**EXERCISE DIRECTIONS:** Your copy should hold only the lines from the one containing "right knee: (960, 1234)" through the final line of the entries, exactly as written, with no pictures.

**GIVEN ENTRIES:**
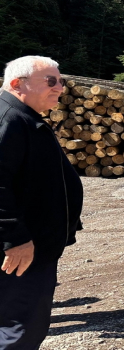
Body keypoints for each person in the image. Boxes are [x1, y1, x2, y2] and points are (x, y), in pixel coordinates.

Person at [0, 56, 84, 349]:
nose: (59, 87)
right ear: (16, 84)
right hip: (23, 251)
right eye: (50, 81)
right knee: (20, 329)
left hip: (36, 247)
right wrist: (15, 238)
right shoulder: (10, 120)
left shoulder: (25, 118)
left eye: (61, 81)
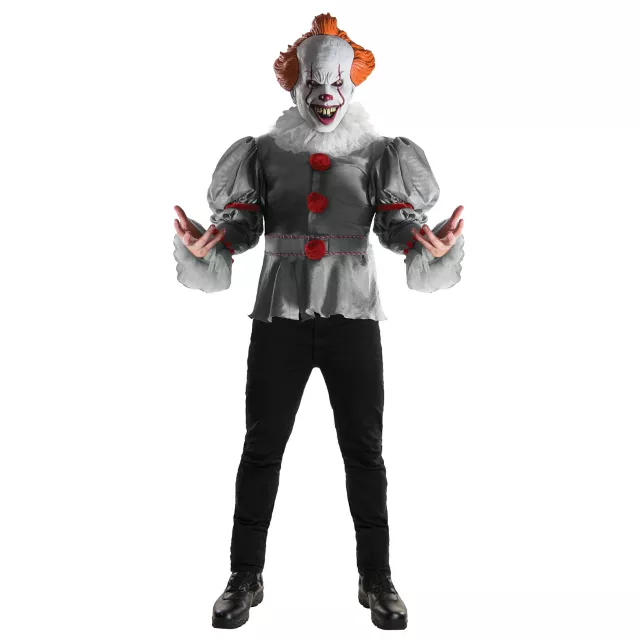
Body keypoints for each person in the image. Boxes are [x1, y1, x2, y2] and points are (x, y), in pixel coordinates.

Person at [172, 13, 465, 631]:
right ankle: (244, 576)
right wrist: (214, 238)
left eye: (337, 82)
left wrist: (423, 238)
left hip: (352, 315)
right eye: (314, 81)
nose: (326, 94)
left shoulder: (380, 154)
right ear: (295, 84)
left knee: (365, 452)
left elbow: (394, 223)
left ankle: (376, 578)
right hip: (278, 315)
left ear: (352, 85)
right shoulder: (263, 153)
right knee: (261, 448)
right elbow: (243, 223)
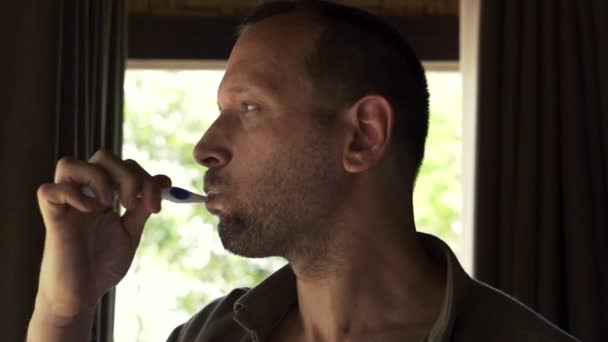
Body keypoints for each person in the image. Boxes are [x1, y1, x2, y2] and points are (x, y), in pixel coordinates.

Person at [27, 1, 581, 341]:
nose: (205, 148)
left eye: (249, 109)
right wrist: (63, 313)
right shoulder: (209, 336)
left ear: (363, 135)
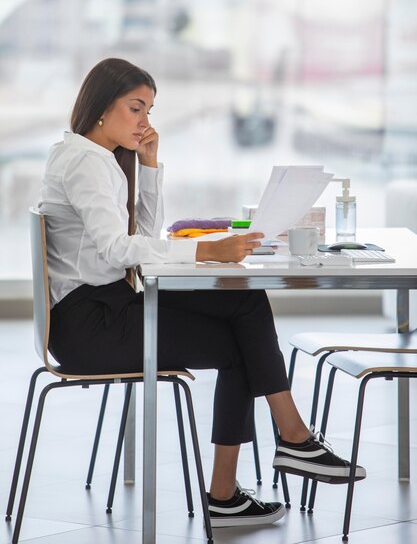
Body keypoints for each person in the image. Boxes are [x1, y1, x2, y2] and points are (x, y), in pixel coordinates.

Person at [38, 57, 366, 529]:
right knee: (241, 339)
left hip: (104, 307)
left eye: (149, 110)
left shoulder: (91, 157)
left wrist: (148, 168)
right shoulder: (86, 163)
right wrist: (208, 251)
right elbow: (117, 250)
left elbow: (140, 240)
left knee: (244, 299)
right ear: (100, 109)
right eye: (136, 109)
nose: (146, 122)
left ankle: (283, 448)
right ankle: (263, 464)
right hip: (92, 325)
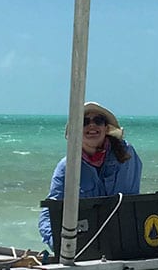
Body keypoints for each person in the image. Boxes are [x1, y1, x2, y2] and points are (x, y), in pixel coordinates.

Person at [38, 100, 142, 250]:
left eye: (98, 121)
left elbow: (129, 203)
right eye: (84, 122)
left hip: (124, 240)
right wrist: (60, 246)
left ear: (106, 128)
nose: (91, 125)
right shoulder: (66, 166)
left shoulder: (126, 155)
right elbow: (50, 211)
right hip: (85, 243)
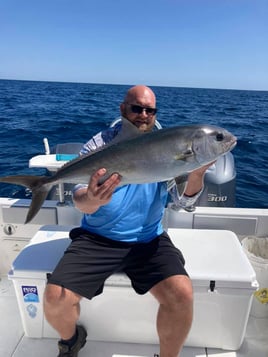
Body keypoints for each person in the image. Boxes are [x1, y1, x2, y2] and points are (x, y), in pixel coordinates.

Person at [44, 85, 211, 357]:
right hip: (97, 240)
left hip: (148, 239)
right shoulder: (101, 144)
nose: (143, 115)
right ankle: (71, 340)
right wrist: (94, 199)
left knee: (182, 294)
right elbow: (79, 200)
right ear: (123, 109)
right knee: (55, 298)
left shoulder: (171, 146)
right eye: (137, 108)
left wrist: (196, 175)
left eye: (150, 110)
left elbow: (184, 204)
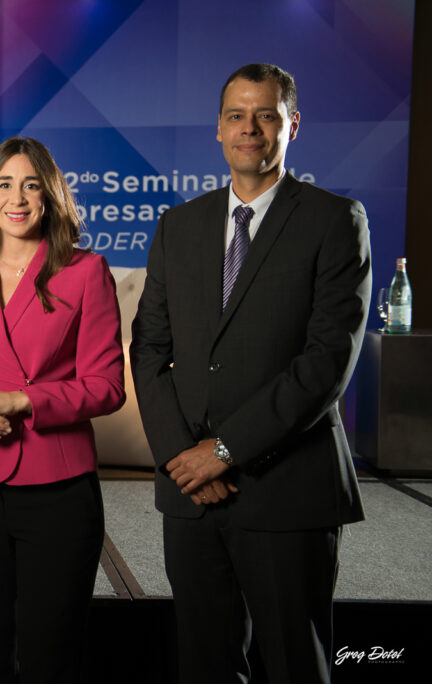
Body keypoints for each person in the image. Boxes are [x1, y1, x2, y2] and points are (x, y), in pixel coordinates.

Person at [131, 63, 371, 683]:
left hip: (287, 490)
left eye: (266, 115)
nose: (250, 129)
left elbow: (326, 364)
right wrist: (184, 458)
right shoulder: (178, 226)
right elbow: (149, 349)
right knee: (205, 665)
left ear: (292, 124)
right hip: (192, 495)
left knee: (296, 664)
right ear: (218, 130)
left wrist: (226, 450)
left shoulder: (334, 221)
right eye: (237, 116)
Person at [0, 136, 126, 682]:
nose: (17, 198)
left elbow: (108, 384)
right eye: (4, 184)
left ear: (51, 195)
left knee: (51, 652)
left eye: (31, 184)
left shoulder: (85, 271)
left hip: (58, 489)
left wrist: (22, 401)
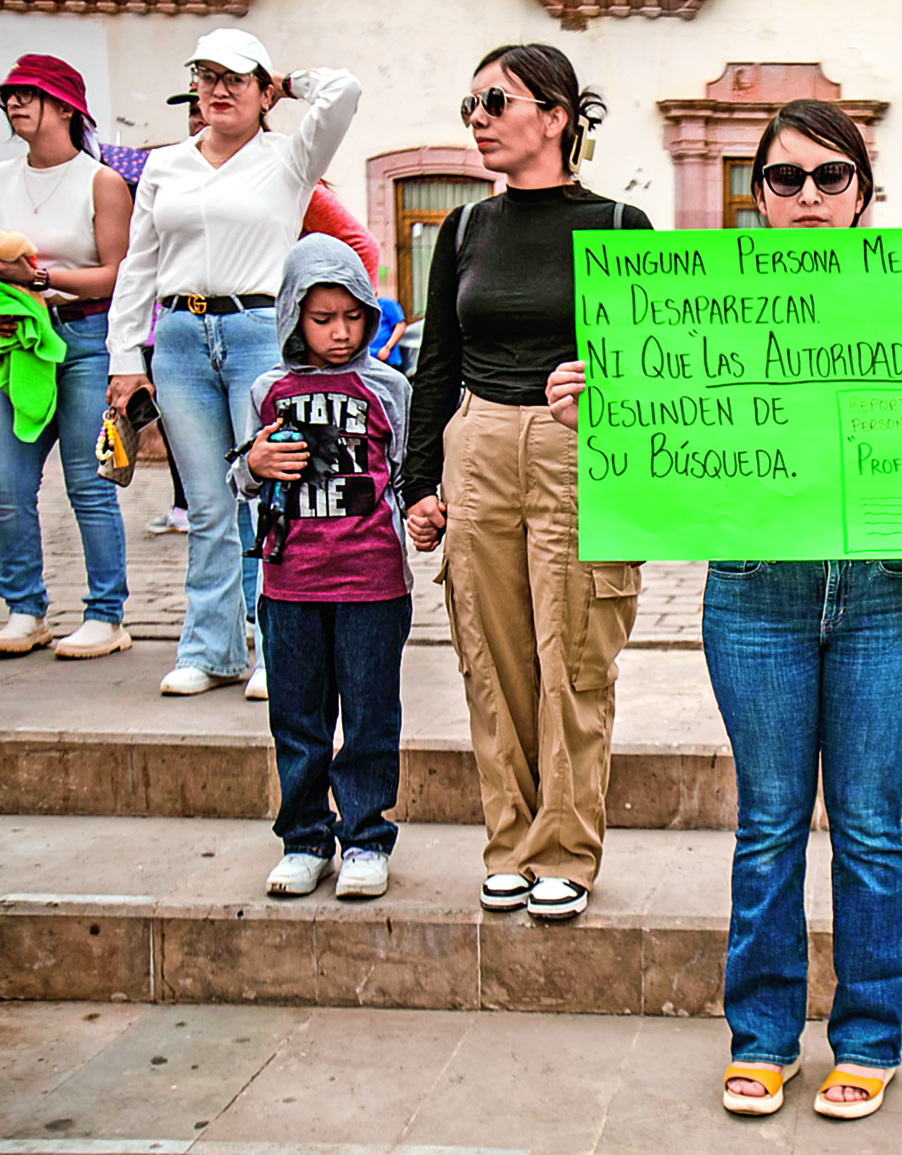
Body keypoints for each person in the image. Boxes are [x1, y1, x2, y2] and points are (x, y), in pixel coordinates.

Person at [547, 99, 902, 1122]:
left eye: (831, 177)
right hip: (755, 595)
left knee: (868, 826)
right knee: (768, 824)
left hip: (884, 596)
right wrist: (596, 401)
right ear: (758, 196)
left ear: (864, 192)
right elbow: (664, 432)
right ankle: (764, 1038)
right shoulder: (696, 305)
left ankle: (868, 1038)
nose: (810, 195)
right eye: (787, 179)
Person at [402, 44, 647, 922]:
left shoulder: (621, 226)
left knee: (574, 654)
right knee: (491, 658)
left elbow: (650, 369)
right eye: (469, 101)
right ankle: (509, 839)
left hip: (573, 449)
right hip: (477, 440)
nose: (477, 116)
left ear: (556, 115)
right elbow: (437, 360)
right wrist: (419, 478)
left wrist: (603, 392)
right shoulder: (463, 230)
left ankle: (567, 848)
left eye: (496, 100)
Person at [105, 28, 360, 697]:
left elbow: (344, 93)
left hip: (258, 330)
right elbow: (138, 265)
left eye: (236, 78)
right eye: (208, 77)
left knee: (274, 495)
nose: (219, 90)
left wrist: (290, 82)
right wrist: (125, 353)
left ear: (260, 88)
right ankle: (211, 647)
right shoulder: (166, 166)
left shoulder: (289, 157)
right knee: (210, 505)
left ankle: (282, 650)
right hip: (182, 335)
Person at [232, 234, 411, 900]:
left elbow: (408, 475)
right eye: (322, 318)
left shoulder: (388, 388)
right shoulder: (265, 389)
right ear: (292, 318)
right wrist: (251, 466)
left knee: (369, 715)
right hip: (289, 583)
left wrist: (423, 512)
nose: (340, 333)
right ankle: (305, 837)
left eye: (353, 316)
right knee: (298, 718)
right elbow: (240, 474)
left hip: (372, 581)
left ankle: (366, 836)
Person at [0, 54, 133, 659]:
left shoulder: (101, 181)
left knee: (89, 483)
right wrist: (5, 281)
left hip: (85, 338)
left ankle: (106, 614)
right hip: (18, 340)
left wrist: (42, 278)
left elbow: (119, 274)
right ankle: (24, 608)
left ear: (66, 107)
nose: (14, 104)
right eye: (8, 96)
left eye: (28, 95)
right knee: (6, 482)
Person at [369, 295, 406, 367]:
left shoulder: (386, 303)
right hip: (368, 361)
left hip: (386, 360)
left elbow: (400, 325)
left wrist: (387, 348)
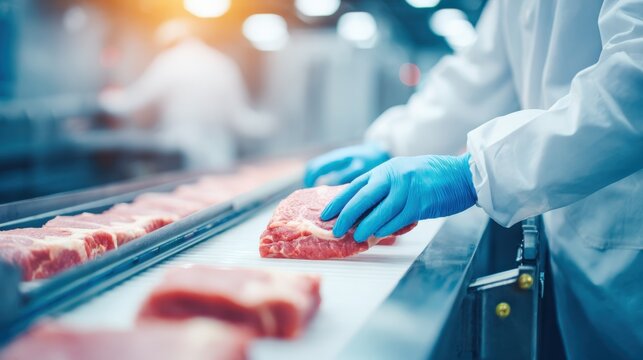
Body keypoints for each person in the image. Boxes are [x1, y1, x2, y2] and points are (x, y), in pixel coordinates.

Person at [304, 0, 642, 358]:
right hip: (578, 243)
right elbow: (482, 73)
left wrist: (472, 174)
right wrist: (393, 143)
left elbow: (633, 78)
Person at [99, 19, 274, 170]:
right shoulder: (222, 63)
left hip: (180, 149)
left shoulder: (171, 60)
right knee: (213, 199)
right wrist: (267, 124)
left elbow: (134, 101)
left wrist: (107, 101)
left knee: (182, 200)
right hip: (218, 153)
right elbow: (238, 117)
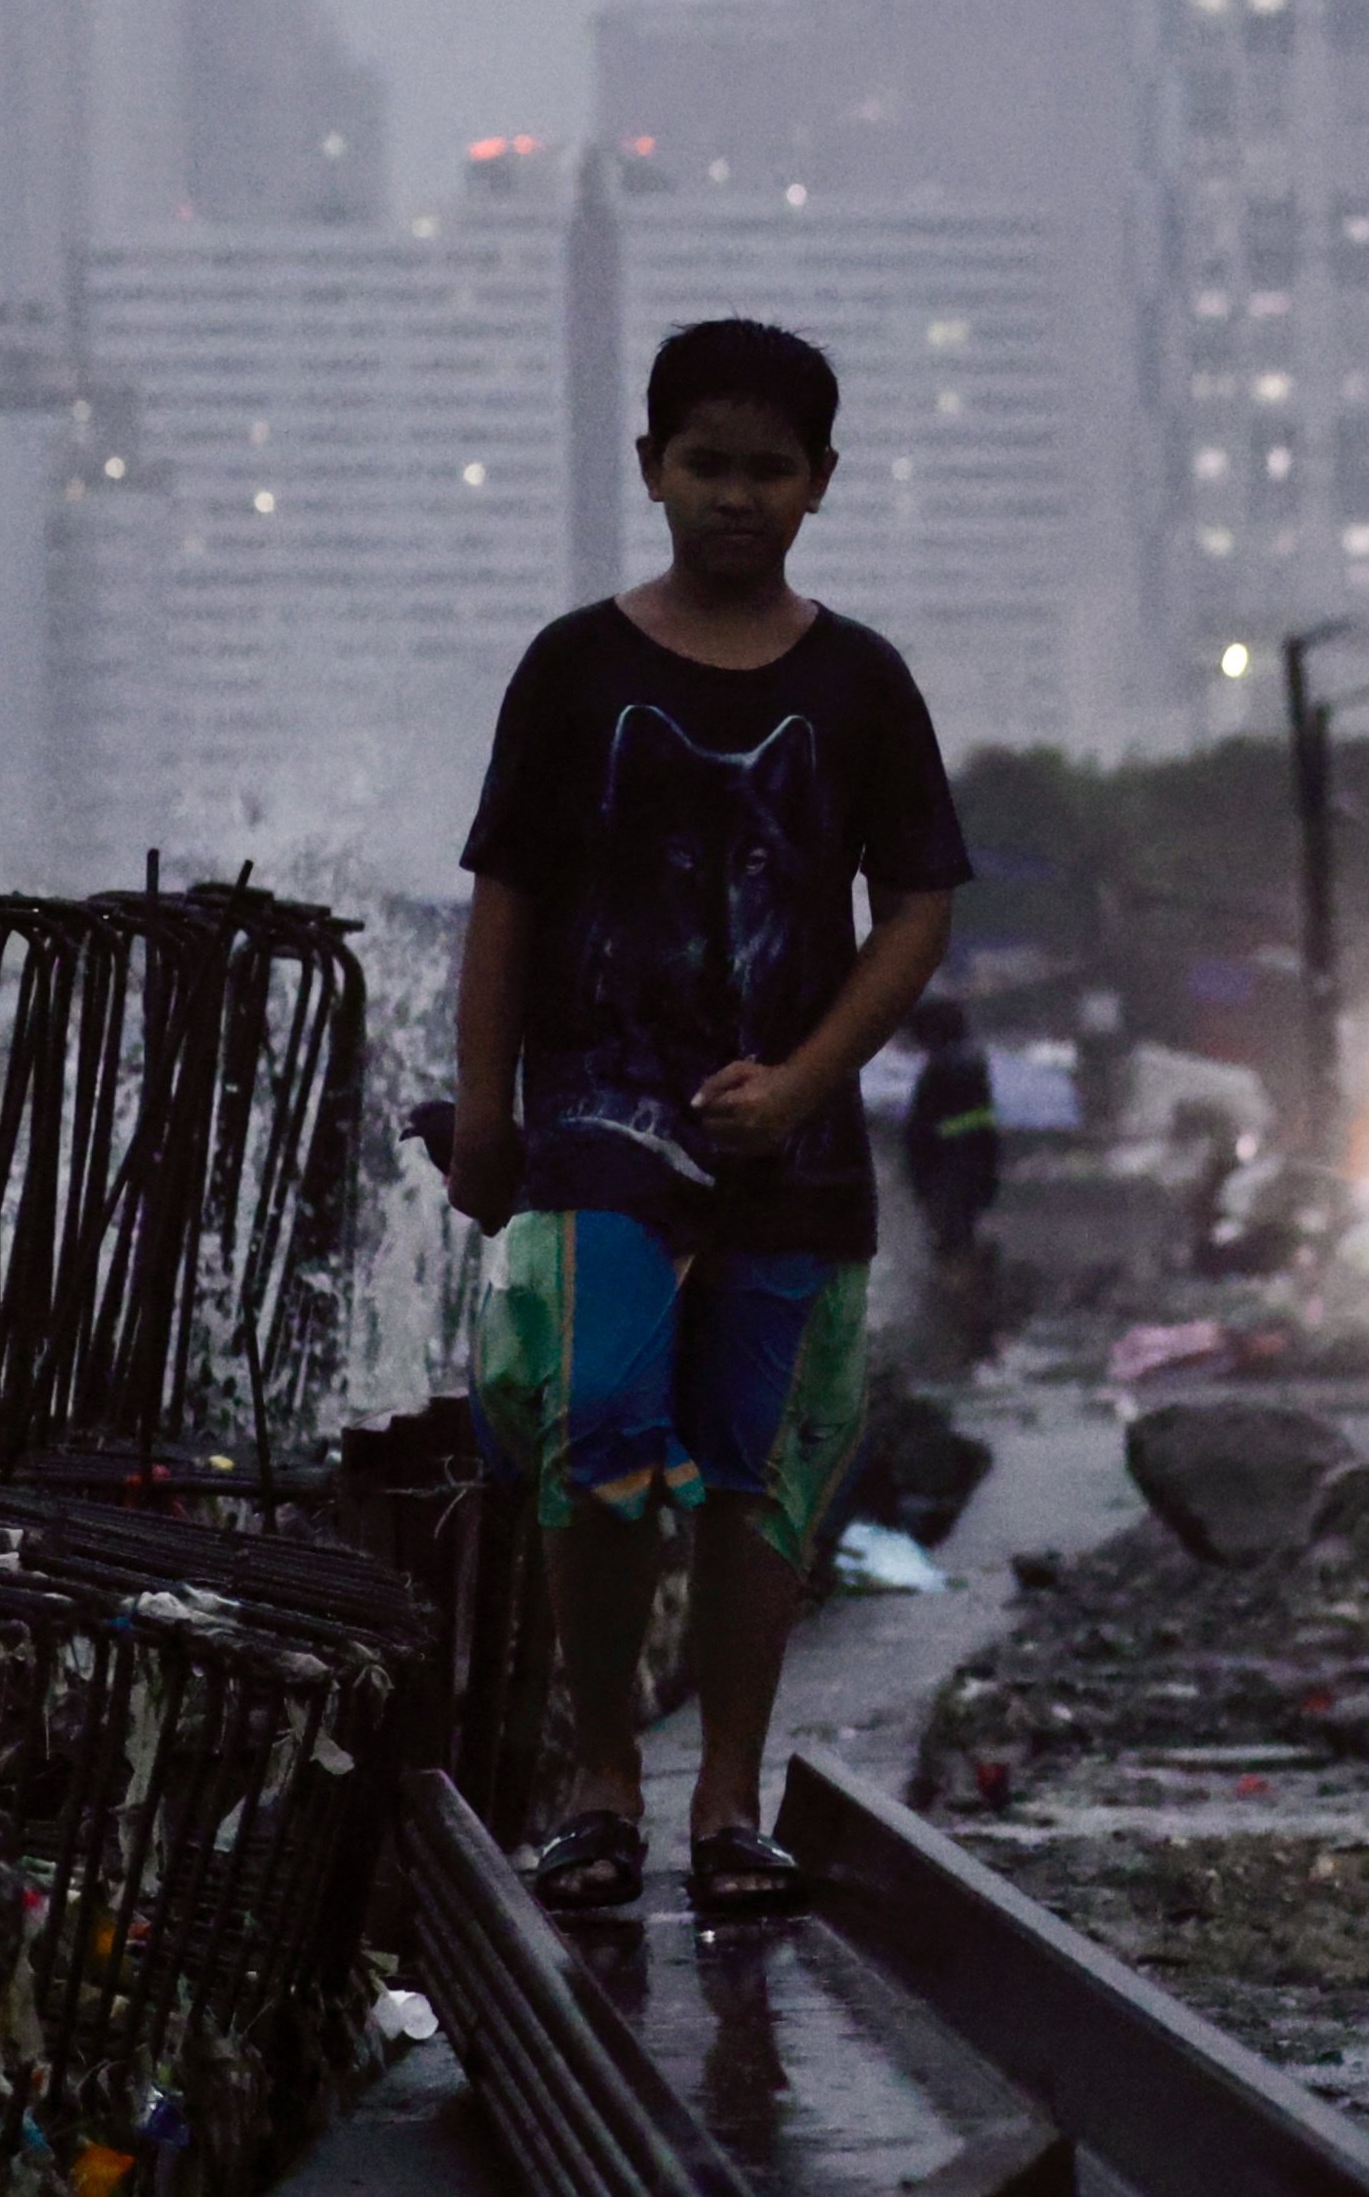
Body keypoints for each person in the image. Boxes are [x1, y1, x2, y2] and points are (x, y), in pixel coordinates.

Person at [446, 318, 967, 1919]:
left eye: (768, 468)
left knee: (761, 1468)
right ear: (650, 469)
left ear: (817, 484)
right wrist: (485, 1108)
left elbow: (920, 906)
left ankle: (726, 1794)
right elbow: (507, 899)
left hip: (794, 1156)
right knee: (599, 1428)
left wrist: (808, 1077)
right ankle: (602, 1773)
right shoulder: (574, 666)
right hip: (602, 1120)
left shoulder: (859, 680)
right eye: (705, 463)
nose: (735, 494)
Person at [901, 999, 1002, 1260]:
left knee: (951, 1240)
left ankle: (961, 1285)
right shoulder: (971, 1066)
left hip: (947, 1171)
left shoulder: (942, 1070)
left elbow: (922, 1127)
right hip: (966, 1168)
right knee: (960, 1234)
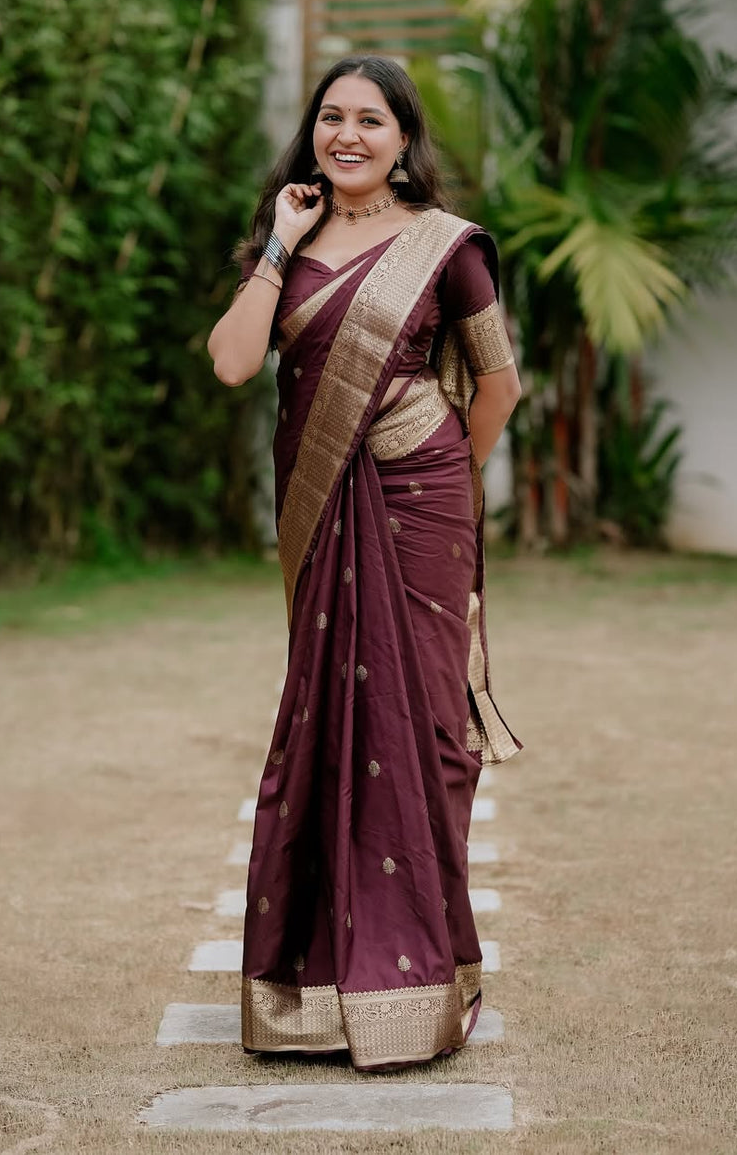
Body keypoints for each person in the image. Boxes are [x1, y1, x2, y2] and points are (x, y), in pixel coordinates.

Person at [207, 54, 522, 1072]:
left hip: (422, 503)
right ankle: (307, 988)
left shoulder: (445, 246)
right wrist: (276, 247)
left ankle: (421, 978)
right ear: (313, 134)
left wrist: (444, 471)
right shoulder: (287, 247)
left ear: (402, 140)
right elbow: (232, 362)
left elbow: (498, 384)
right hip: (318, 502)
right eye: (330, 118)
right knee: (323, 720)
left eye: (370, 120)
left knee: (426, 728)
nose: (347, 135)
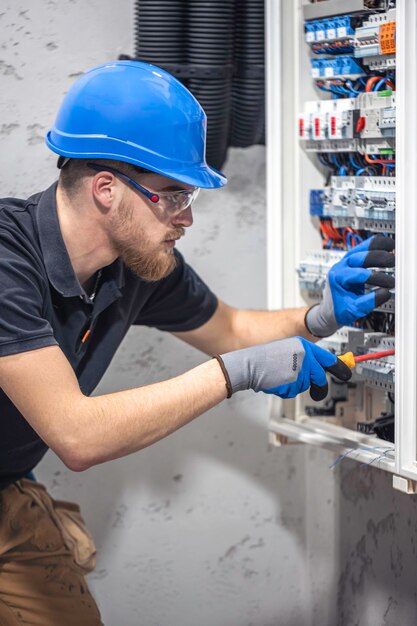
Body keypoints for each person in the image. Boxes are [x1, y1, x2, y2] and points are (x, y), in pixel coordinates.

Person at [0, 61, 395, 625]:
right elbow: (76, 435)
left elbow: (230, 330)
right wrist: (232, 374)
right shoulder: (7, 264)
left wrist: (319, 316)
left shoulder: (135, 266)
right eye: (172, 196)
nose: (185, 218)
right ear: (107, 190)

**RESPONSE TO THIS EXERCISE:**
right knee: (960, 1234)
Body keypoints for each person in the image. Boxes are [x1, y1, x2, y2] and points are (x, y), in pixel coordinates.

Person at [207, 54, 522, 1072]:
left hip: (422, 503)
right ankle: (307, 988)
left shoulder: (445, 246)
right wrist: (276, 247)
left ankle: (421, 978)
right ear: (313, 134)
left wrist: (444, 471)
right shoulder: (287, 247)
left ear: (402, 140)
right elbow: (232, 362)
left elbow: (498, 384)
right hip: (318, 502)
right eye: (330, 118)
right knee: (323, 720)
left eye: (370, 120)
left knee: (426, 728)
nose: (347, 135)
Body keypoints for each person in the image. Boxes are [x1, y1, x2, y2] and points are (x, y), in pixel coordinates.

Person at [0, 61, 395, 625]:
right elbow: (76, 435)
left elbow: (230, 330)
right wrist: (232, 374)
right shoulder: (7, 264)
left wrist: (319, 316)
left shoulder: (135, 266)
right eye: (172, 196)
nose: (185, 218)
right ear: (107, 190)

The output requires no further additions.